We've heard of it!
Tata's datacentre in the east end of London went titsup for two-hours on Thursday evening, following a power cut. Backup power systems also failed, downing servers belonging to hosting providers throughout three floors of the Stratford facility at about 5.20pm. Firms including C4L, ServerCity and Coreix were hit by the outage …
It's going on 40 years I've been working in the IT industry and I've been directly involved one way or another with dozens of installations with power backups of many sorts, and seen them activated many times.
They nearly always work as expected.
But when they do, hardly anyone notices and the event is not considered newsworthy.
[IT? What's that? Don't we call it Data Processing anymore? What happened to my plug boards? Ah - there they are - behind my card boxes.]
I know what you're getting on to, but no, there are plenty of systems that have no problems at all because they have effective (and tested..) systems in place. However, a "Blackout Causes Failover System To Work As Expected!!" doesn't make quite as good a headlight as "Blackout Causes Failover to Fail Epically! Zombie incursions expected!!"
Oh yeah, we suffered a massive spike in our data-centre's main power supply at about 11am one morning - our business's busiest trading period.
Of course our system worked - for all of the 9 seconds it took for the same spike to hit the secondary power supply and destroy the 10-year old UPS.
Lucky we had a separate disaster-recovery site 50 miles away - oh wait, the replication link hadn't been working for a few days and no-one had noticed.
IT companies never learn.
They do work, the thing is you never see the press crowing about "data centre in north london suffers short mains disruption, UPS and generator systems function as intended, nothing happened" because that wouldn't be news.

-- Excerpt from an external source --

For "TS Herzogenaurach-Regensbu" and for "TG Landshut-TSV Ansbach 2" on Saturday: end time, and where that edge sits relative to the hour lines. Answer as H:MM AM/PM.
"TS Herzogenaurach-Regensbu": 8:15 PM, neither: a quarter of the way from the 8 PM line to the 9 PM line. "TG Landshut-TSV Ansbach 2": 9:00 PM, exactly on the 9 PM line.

Now, if you don't build your data centre properly, don't maintain it properly (like checking that the UPS is actually charging the batteries) and don't run tests (such as black building) you are in for a nasty surprise.
These things don't look after themselves and the two best ways to shoot yourself in the foot are;
1) Let some bean counter skimp on the maintenance budget and hope it won't be customer affecting when it happens
2) Build a banking grade redundant everything, more complex than the LHC monster that is too complex to operate or maintain and watch it all go wrong because nobody can run it properly.

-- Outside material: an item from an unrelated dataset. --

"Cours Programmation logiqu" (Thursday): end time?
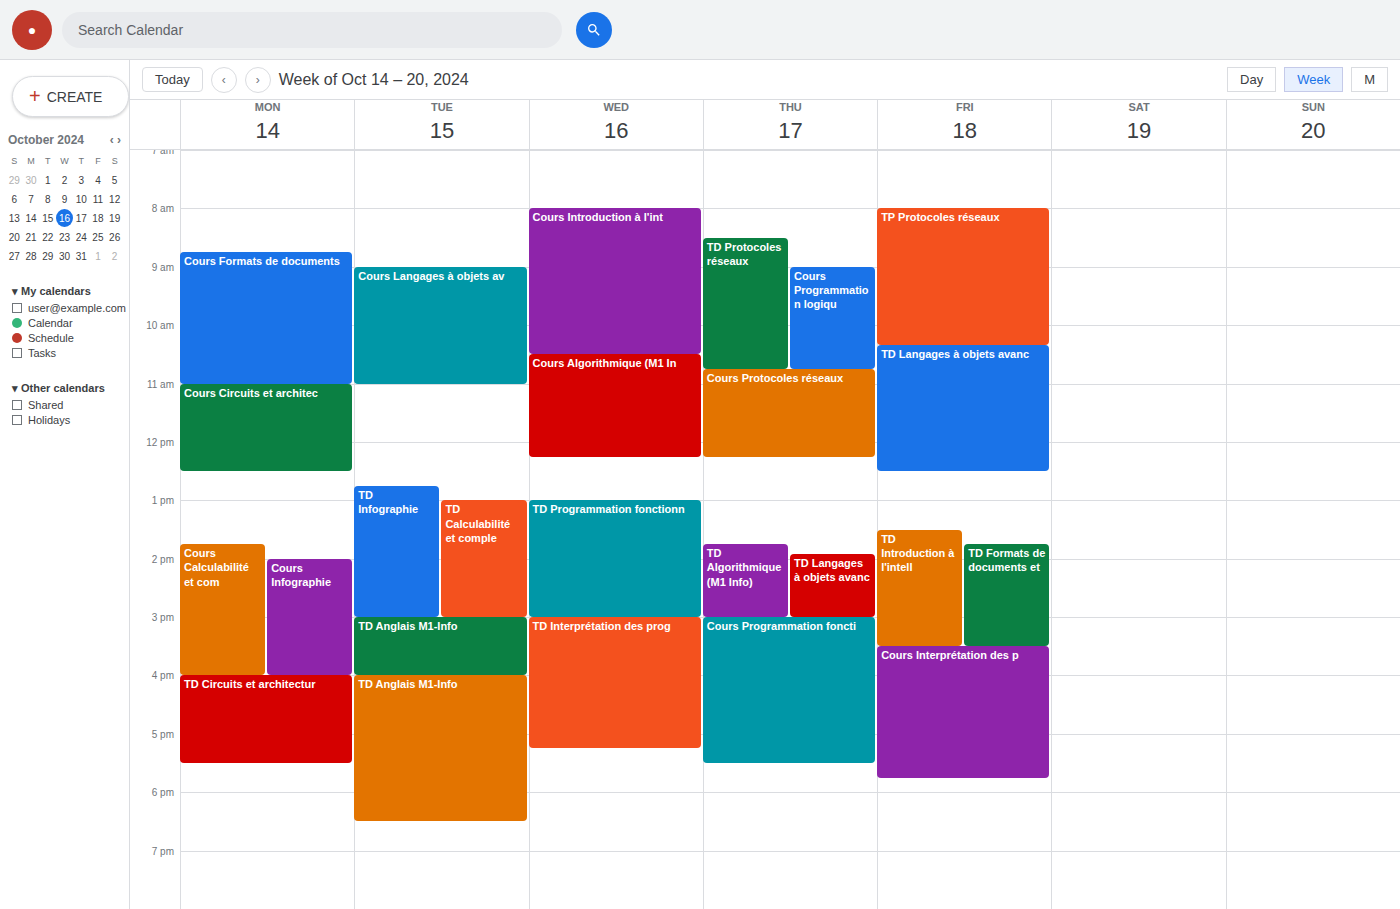
10:45 AM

Obviously one of these is cheaper than the other...
I used to work in a building with a tiny 'data center' (constructed with cubical walls...) and we had quite a few power outages, through which our ups and genny power managed to work each time.

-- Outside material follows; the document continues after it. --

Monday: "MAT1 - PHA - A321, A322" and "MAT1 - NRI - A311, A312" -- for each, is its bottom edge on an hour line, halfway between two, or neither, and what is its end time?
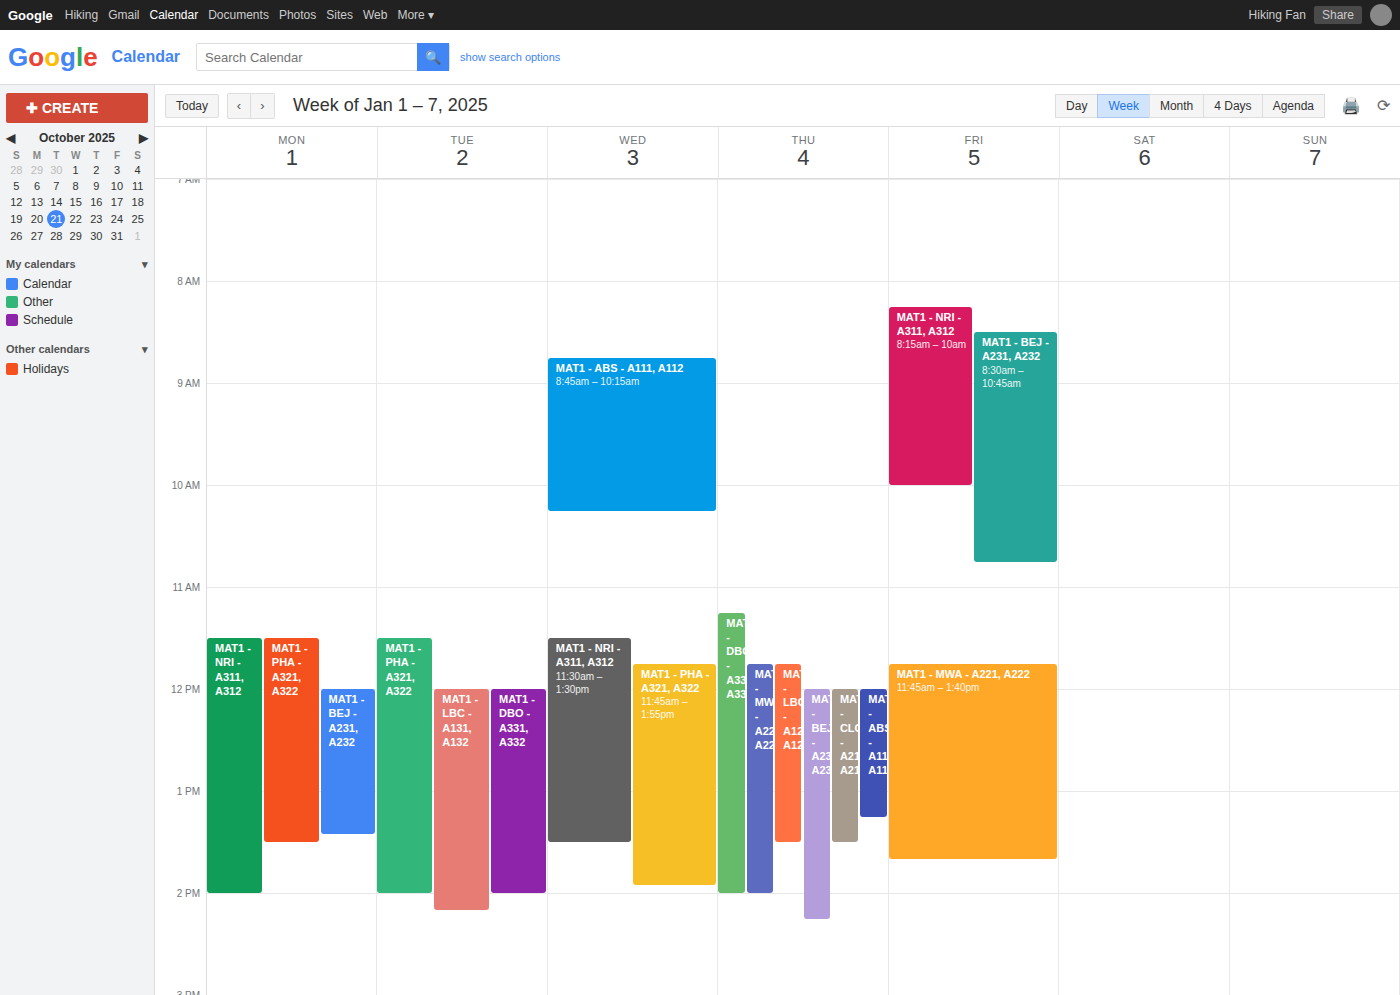
"MAT1 - PHA - A321, A322": 1:30 PM, halfway between the 1 PM and 2 PM lines. "MAT1 - NRI - A311, A312": 2:00 PM, exactly on the 2 PM line.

That's not to say that failed UPSs didn't cause us some extra downtime for no reason...
I remember back in the 80s when I worked for GEC/Marconi, they decided to do a generator test one weekend.
So they kicked them off, and they both started... Within a minute one stopped so they went to have a look at the problem.
Whilst being ignored the second one felt lonely and decided to catch fire. Luckily there was an onsite fire brigade who came round in their little red landrover and tackled it.
Unfortunately the fire, or extinguishing caused the mains electrical feed to trip, and the entire data centre was plunged into darkness.
We had a great 5 hours of doing sod all in the office on Monday morning as the operators were still trying to get the mainframes to start up!
Strangely enough, i can't recall one that made the news!
Power outages happen all the time however, when everything is working, you don't know about it. It's only when something goes wrong that it makes the news.
We have backup UPS, generators and an alternate site that can handle the processing load if necessary. Supposedly, you shouldn't notice it even if a bomb hit the site. Unfortunately, recently, it all went tit's up. The generators didn't kick in and processing didn't switch to the alternate site for some reason. The UPS is only there to keep everything going during the time it takes to fire up the generators, so that wouldn't keep it going for long.
But, when its tested every month or so, you don't even know it's happening!
Because i've never seen anybody that has truly tested their DR plan to the point that they weren't surprised when they had some downtime. I have seen plenty of people doing nice safe little tests to satisfy the management, but nobody that's done a real test.
Which probably explains why i've seen things like a data centre go down because while everything did have power for the servers it didn't have for the air con. You'd be surprised how quickly a server room can reach 40 degrees without aircon.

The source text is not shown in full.